How To Turn a Blog Comment Into A Very Long Blog Post

Two days before Valentine's Day. The moaning has hit full tilt.

Everyone hates Valentine's Day. I don't hate it; I just don't celebrate it, and I really never have. The Donor and I, I don't think, have ever once really 'celebrated' it. I mean, he'll run out on Sunday morning and buy me the obligatory Bunch of Asparagus, and I'll give him the obligatory Redacted.  But we'd do that because it's Sunday. We'd do that because we are wasted. These things work for us.

Besides, I think mothers day is way more fun.
Mother's Day, 2008.  Yum.
But a few weeks ago, my friend Earnest Girl wrote a post about Valentine's Day, and I left her a little comment, and this morning while I was asking Twitter to decide for me whether to bitch about getting kicked out of Canada 90 days before the reason we moved there in the first place, or bitch about explain Google Buzz, my other friend Deb Rox asked me to post about that old comment instead.

*ahem*

Why I Love Valentine's Day; A Tale of Love in the Time of Awkward Adolescence


Do you remember that kid in school? You know who I'm talking about...the one that always smelled bad, or the one who has some weird gastroenterological disorder that made them poop 8 times every day, or the one who's parents forced them to dress like Puritans, or the one who always wore clothes that were 4 years out of style, or the one who got free breakfast and lunch at school, and never once had a dime to their name? You remember that kid. I was that kid.


For the record, I always smelled good.


But I wore my brother's hand-me-down underwear, and the girl at church's hand me down clothes, and school breakfast and lunch were, on most days, the only food we saw, and I was being raised as a good little subservient cult member, and I was either getting the shit beat out of me mentally or physically, depending on the amount of coffee brewed on any given day, at home, or watching it happen to my brother. I had the self-esteem of your common household ant-trap. And I had, like, one friend. Maybe.

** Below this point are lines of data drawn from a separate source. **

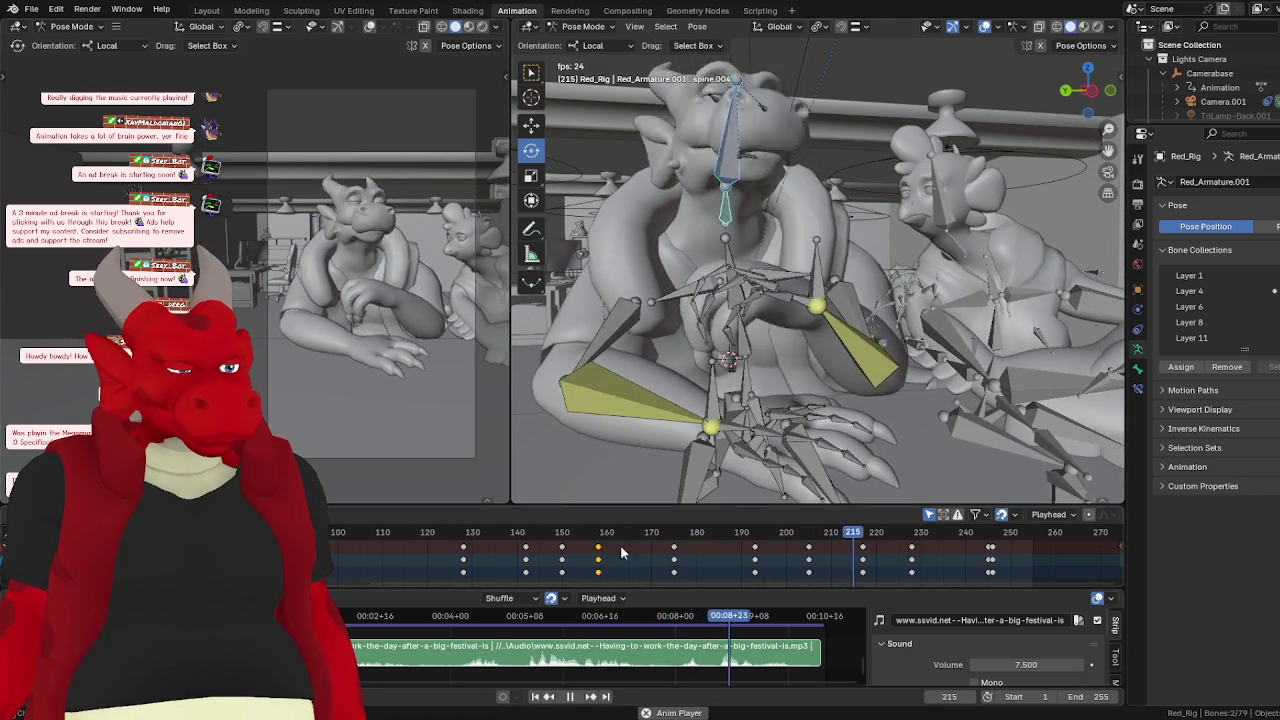
- Rotate the spine bone slightly around its local axis at frame 175
{"action": "mouse_move", "coordinate": [620, 545]}
{"action": "left_mouse_down"}
{"action": "mouse_move", "coordinate": [595, 537]}
{"action": "mouse_move", "coordinate": [670, 525]}
{"action": "left_mouse_up"}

I was not a popular child.  I was the elementary school's class graduating class of 1985's whipping post. I still have nightmares about elementary school, not kidding.


Part of the thing with being raised all culty is that we didn't celebrate holidays. Any of them. Ever. So I got to spend an extra super fabulous day at home every time Christmas parties or Halloween parties or Valentine's Day parties rolled around. And I didn't really care so much. I was so thoroughly brainwashed that I pitied the fools who were damning themselves for eternity with their cotton ball Christmas trees and their Berry Berry Kix garland strings. But still, none of it helped my feeling that I was standing outside of my childhood, looking in. I could see what being a kid was, I just could never touch it. I was never a part of the world I lived in, and that is a hard way to be a kid.


My teachers were always respectful enough of my mother's my beliefs that they never made me a Jack O' Lantern for the wall, and I never had a picture on a construction paper bulb hanging on the foam core Christmas tree. They always excused me to the library with a smile and a nod when there were Evil Pagan Holiday things to be done in class. At least I had an out....Ash, the kid next to me who didn't stop farting for 4 years straight, he just had to sit there and take it over glitter glue festivities.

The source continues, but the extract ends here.